To the Specialist Schools and Academies Trust conference in Birmingham, where headteachers were told that they should not take the Government's education reforms too seriously. The exhortation came from Sir Ken Robinson, the international expert on promoting creativity in education, who said that if they wait for government reforms to raise standards, many of their pupils will miss out because they will have left school.
"It's important for people in the profession not to get the Government's role out of proportion," he told me. "They came in with a wave of revolutionary zeal – mainly regressive rather than progressive. However, change is much more sophisticated than waiting for the latest White Paper to raise standards." Instead, they should ensure they have a tailor-made curriculum to develop the needs of each pupil. "Every child has talent," he said. "It's just a question of teasing it out."
Sir Ken chaired a national commission on creativity, education and the economy a decade ago for the then Labour government. He has advised governments around the world on how best to promote creativity in the classroom. In his speech, he also criticised what he sees as an over-concentration on the so-called STEM subjects – science, technology, engineering and maths. "As important as they are – and they are – the whole message is that if you're not good at science or technology or these activities then we don't need you at the moment," he said.
But the assembled heads took heart from the fact that the Government didn't matter.

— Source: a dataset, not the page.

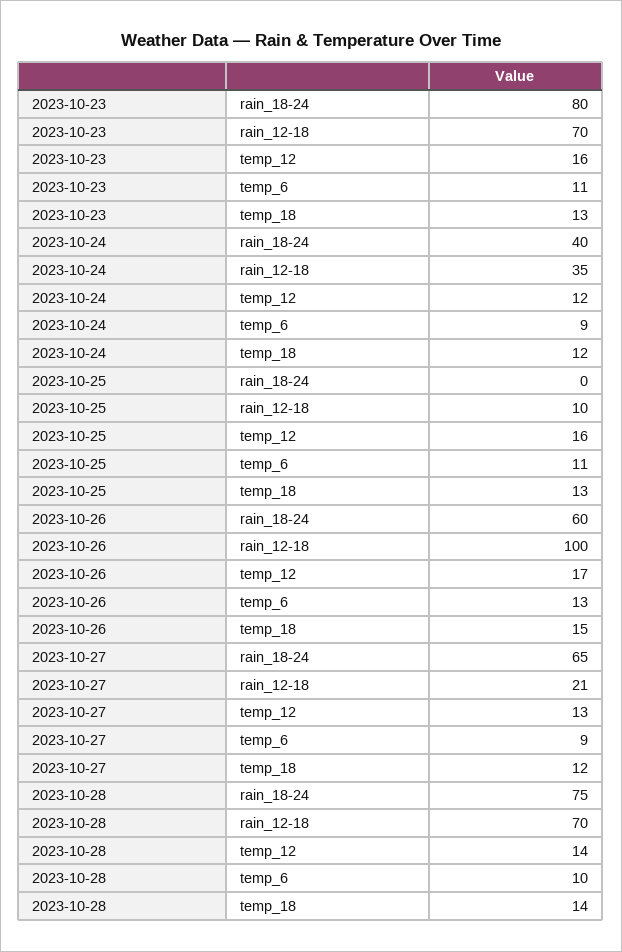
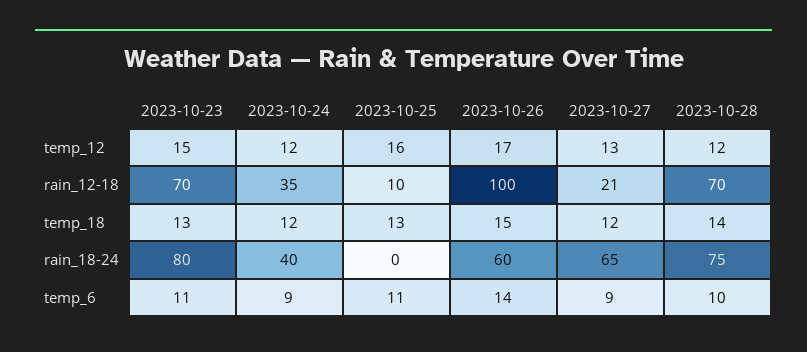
2023-10-23, temp_12: 16 -> 15
2023-10-26, temp_6: 13 -> 14
2023-10-28, temp_12: 14 -> 12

A reflection on the one-day pensions strike last week that was apparently a "damp squib", according to Prime Minister David Cameron. Apparently, support spread to Washington, where there was a picket of the British Embassy organised by the National Education Association, which has 3.2 million members. Meanwhile, we may have somewhat underestimated the strength of Education International last week – which backed the strike. It represents 30 million teachers around the world, not 10 million.